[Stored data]
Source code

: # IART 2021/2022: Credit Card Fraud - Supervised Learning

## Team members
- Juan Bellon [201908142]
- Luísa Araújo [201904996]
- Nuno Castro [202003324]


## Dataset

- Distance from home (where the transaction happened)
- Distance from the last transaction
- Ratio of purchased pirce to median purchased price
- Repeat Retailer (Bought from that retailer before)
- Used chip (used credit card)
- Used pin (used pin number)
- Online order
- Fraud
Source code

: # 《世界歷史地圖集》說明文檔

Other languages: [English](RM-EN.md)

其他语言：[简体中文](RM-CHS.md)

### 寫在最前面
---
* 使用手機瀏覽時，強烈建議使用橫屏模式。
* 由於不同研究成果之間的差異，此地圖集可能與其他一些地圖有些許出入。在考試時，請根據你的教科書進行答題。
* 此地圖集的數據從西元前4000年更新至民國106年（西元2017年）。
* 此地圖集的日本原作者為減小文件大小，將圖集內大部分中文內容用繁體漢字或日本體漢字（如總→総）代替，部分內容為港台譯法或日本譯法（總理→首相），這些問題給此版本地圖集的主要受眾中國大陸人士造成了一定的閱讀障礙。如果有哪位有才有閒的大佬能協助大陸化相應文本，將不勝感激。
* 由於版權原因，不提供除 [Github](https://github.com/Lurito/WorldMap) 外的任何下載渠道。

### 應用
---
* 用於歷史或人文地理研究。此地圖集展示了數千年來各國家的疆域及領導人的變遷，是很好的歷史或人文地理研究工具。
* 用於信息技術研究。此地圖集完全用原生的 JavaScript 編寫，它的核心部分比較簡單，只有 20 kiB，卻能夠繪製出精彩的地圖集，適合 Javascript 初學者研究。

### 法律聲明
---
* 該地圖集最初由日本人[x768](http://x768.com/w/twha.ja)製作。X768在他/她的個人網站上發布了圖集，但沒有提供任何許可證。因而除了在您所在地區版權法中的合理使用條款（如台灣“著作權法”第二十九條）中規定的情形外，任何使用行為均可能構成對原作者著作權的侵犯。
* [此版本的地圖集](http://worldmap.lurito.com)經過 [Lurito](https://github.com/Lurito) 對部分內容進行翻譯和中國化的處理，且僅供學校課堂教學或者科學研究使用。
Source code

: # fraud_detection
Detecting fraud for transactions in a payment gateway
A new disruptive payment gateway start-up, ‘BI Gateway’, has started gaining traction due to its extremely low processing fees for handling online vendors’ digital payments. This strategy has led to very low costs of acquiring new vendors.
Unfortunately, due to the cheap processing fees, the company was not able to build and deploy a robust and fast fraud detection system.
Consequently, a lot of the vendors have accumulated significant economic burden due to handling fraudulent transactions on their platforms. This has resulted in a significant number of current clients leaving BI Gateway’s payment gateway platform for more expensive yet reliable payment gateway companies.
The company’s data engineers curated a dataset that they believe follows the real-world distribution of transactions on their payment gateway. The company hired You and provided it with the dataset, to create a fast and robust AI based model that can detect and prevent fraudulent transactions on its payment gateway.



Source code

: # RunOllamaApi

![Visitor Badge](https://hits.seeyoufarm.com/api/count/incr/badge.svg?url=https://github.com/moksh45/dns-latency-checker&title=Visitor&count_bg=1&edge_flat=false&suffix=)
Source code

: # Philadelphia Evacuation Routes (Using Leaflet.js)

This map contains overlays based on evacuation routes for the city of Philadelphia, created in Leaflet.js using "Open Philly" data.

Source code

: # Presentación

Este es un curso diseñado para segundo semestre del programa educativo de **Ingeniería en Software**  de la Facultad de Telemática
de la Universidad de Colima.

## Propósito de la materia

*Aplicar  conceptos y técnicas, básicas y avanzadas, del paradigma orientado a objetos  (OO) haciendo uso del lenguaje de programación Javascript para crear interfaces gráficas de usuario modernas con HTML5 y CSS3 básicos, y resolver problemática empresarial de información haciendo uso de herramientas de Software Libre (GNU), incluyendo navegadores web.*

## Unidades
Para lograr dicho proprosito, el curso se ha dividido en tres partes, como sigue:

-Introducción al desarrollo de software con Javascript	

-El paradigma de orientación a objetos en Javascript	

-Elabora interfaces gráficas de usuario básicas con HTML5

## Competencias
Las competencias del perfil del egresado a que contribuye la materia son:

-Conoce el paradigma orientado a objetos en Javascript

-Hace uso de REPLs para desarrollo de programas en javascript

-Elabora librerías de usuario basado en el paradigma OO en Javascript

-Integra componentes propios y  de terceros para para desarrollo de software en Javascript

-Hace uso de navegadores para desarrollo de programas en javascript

What you are asked to do:
Where does the word "desarrollo" appear in the records? Copy every line that holds it.

Task response:
-Introducción al desarrollo de software con Javascript	
-Hace uso de REPLs para desarrollo de programas en javascript
-Integra componentes propios y  de terceros para para desarrollo de software en Javascript
-Hace uso de navegadores para desarrollo de programas en javascript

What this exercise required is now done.